Altars of Fab' Death

Divine Eve : Purgatory’s Reign

Divine Eve : Purgatory's ReignL’année 1993 reste certainement le cru deathmetal le plus prolifique de l’écurie allemande Nuclearblast de Markus Staiger. C’est également en ce début d’année que le label commercialise le premier mini-album des texans de Divine Eve, le fameux As the Angels Weep muni d’une illustration du peintre allemand Hieronymous Bosch, connu au moyen-âge pour sa vision toute particulière des enfers. Mélange imparable entre doom et deathmetal, le disque ne rencontre toutefois qu’un succès d’estime, ce qui n’empêche toutefois pas son leader Xan Hammack de s’atteler à la composition d’un album complet.
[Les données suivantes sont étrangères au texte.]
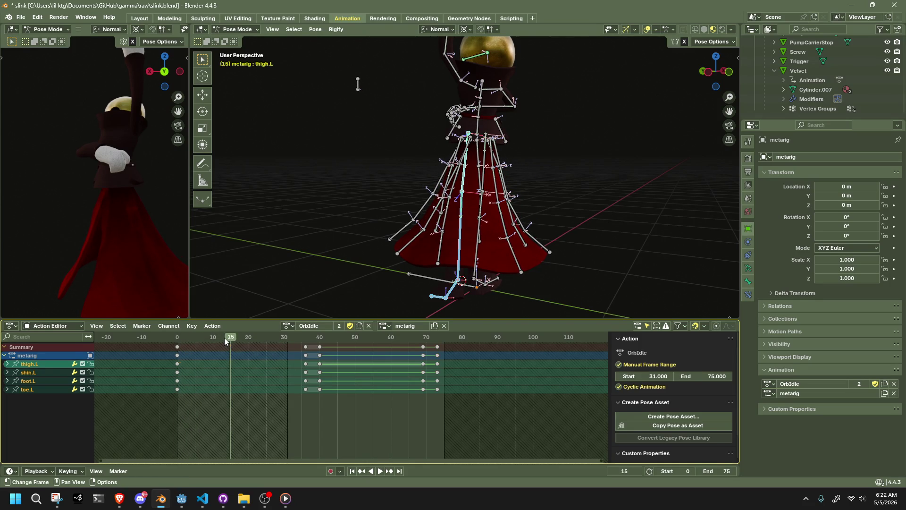
middle_click_drag(373, 289, 518, 278)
Entre temps, le guitariste, bassiste et chanteur migre en Californie, et dissout dans la foulée l’entité Divine Eve pour poursuivre l’aventure sous le nom de Crimson Relic avec son nouvel acolyte Rhett Davis derrière les fûts. C’est sous ce nouveau patronyme que le groupe décroche un contrat avec le label Radiation Records, qui n’est autre qu’une division éphémère de Nuclearblast, active durant cette courte période. Le duo investit alors un studio local durant l’été 1995, débouchant sur la parution de Purgatory’s Reign en tout début d’année suivante, dans une confidentialité proche du précédent mini-album.
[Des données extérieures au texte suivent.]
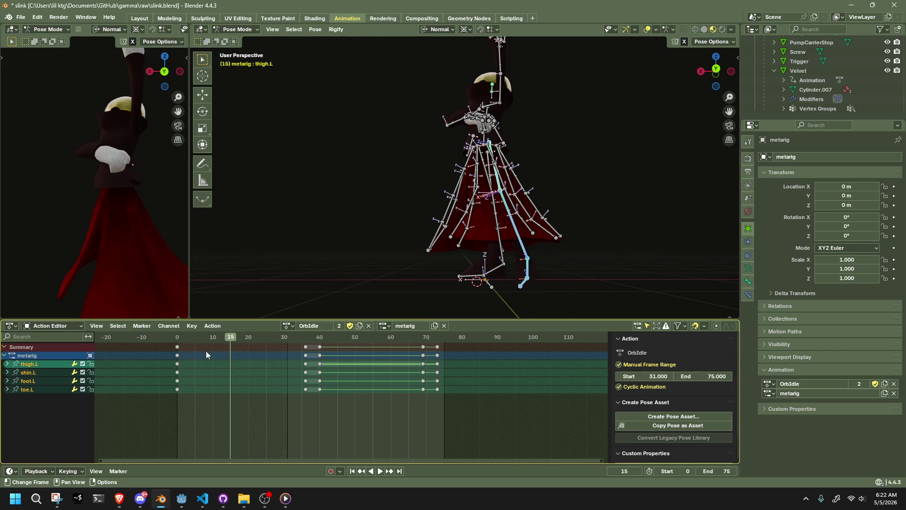
left_click(178, 345)
key("space")
key("Escape")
Composé aussi bien durant la période texane que californienne de Xan Hammack, le premier et unique album de Crimson Relic s’inscrit dans la plus parfaite continuité de Divine Eve. La coloration doom de As the Angels Weep encore largement présente se fait toutefois moins sentir, au profit d’un penchant deathrash qui prend un peu plus d’ascendant. Inutile de chercher longtemps les influences du duo, celles-ci s’ancrant définitivement dans le metal extrême des eighties et émanant plus particulièrement de l’incontournable Celtic Frost, avec une note rappelant le mélange thrash-doom de Dream Death, groupe nord américain souvent méconnu mais pourtant précurseur.

Sans s’en cacher le moins du monde, Crimson Relic déborde en effet d’admiration pour la première partie de carrière du géant suisse, et multiplie d’ailleurs les riffs et clins d’œil pointant sans détour en direction des albums cultes Morbid Tales et To Mega Therion, pour citer en exemple le riffing d’Innoncence Lost rappelant un certain Dethroned Emperor, ou encore les coups de tambour de The Solemn And The Wicked renvoyant vers l’invincible morceau Dawn of Meggido. Ce respect avoué de Xan pour l’œuvre de Tom Warrior ne réduit pas pour autant son groupe à un simple clone, renfermant suffisamment de talent pour dégager une vraie personnalité.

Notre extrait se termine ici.